Es ist selbstverständlich, dass diese genannten Beispiele keine Diskriminierung beabsichtigen sowie sachliche Gründe in den jeweiligen Anzeigen oftmals angeben. Rechtlich liegt hier wohl kein Verstoß gegen das Diskriminierungsverbot vor – im Gegensatz zur ursprünglichen Anzeige des AStA der HU Berlin. Das Diskriminierungsverbot für Stellenanzeigen bedeutet, dass diese in der Regel merkmalsneutral ausgeschrieben werden müssen. In der Ausschreibung darf nicht unmittelbar und auch nicht mittelbar ein nach dem AGG verbotenes Unterscheidungsmerkmal eine Rolle spielen. Stellenanzeigen sollten geschlechtsneutral sein und die Herkunft darf kein Einstellungskriterium sein. Allerdings: Es gibt eine Ausnahme für „benachteiligte Gruppen“, dies sind neben Personengruppen mit einer Behinderung, Frauen und Migranten, die im Unternehmen unterrepräsentiert sind. Zukünftig könnte es ebenso als diskriminierend gewertet werden, wenn nicht alle Geschlechtsidentitäten, sondern nur Mann und Frau, in Stellenanzeigen angesprochen werden. Bei der Ansprache von Personengruppen wie Frauen und Menschen mit Migrationshintergrund handelt es sich um eine sogenannte positive Maßnahme. In einer Stellenanzeige für Vielfalt zu werben und unterschiedliche Gruppen anzusprechen wird positiv gewertet und stellt demnach keine Diskriminierung dar. 

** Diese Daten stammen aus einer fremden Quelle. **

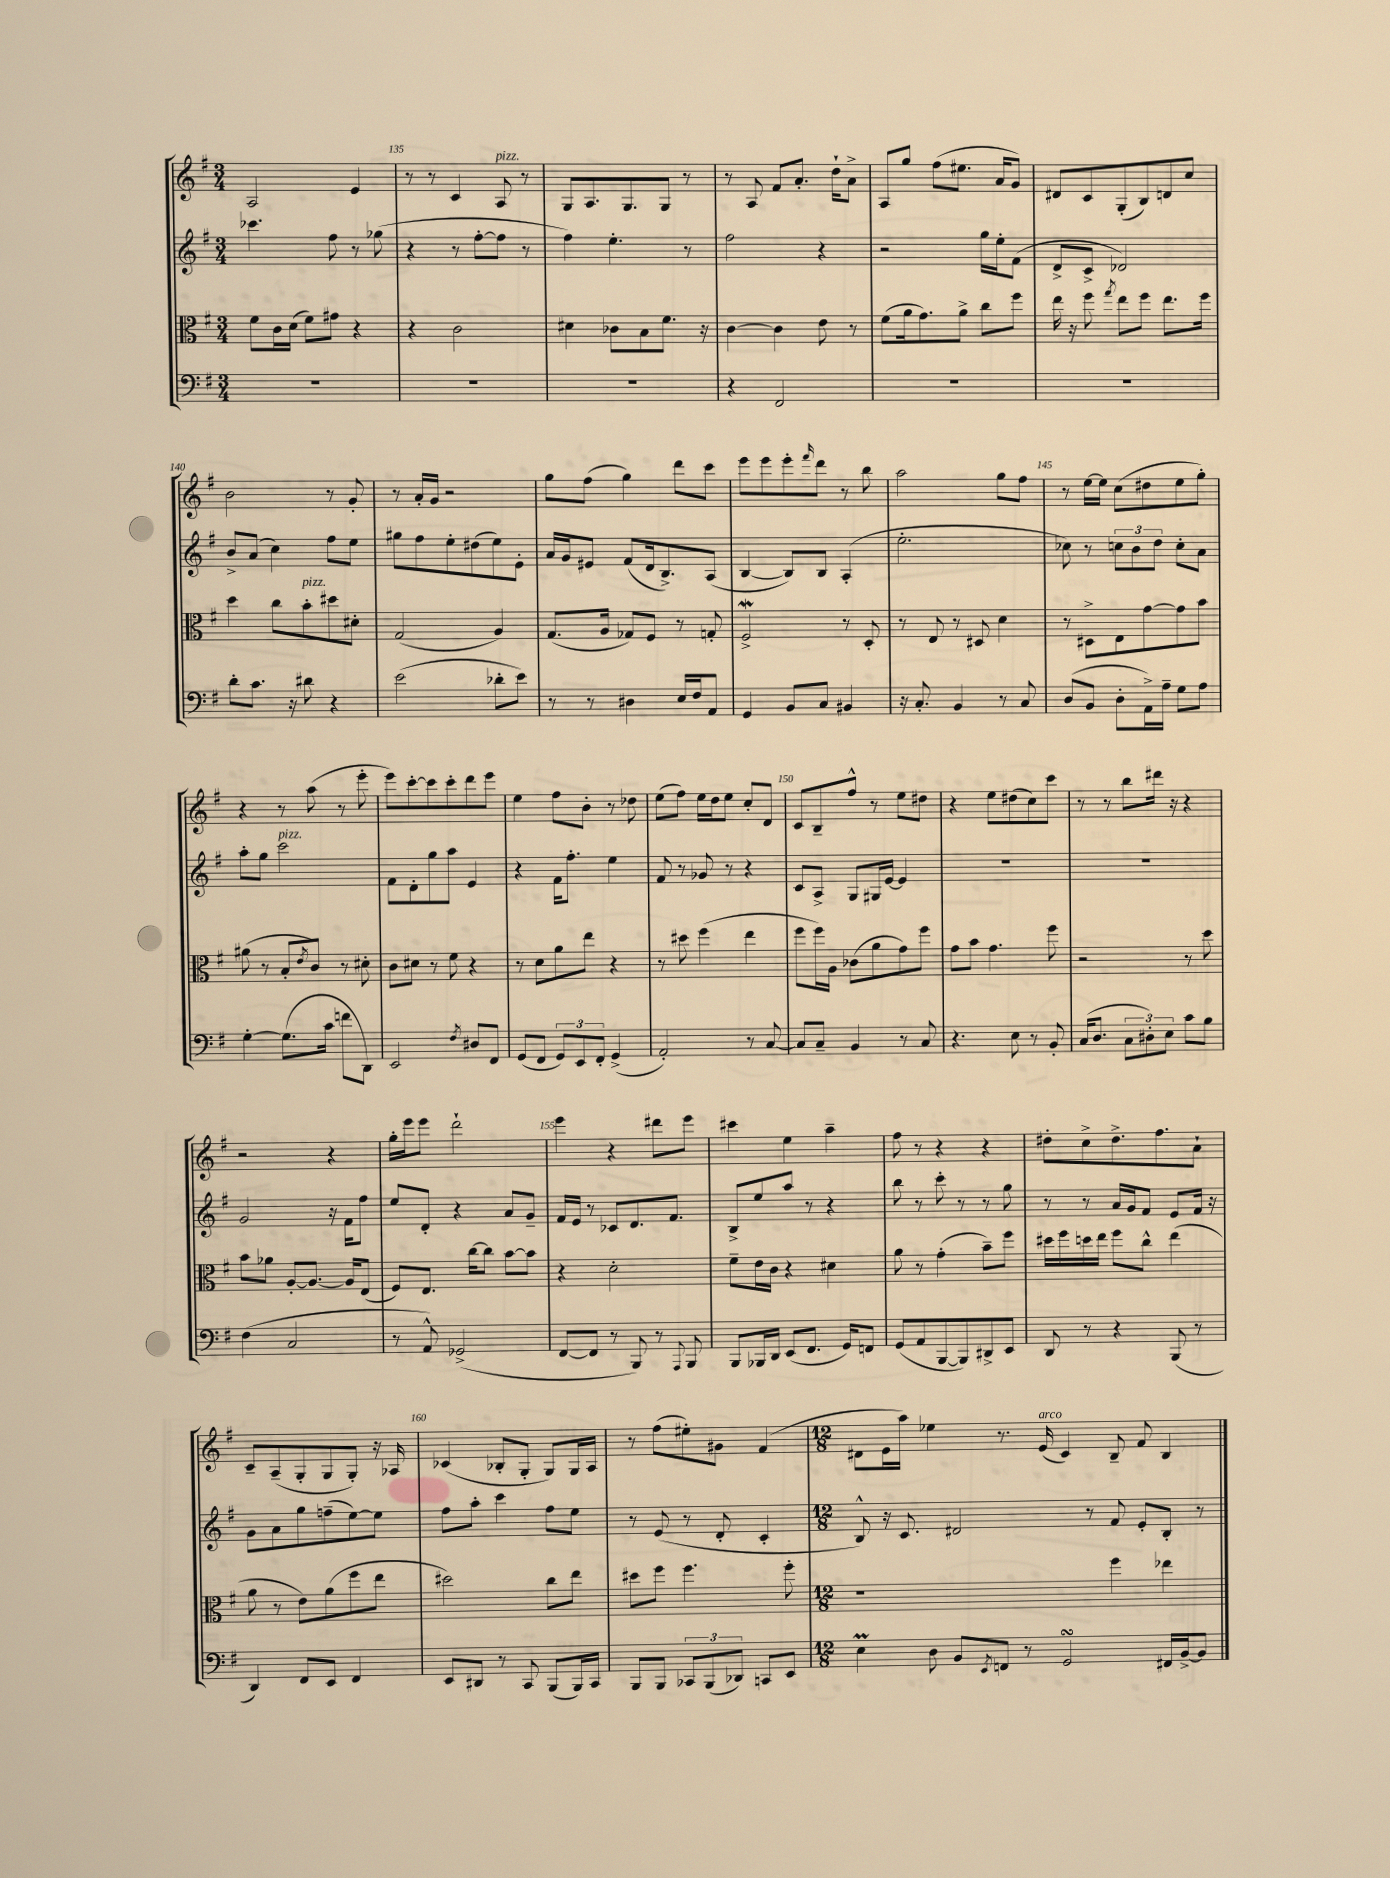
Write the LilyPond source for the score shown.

Zugleich gibt es laut einer Umfrage des Jobportals Indeed große Hürden für Menschen mit Migrationshintergrund, da sie bei der Suche nach einem Arbeitsplatz Diskriminierung erfahren würden. Aufgrund ihrer Herkunft und des Geschlechts haben die Befragten der Yougov-Umfrage höhere Barrieren am Arbeitsmarkt erlebt. Die Aussortierung von Menschen mit Migrationshintergrund erfolgt zum Beispiel aufgrund der fehlenden Muttersprache Deutsch, ihrer ausländischen Namen, ihrer Religion sowie weiteren Vorurteilen.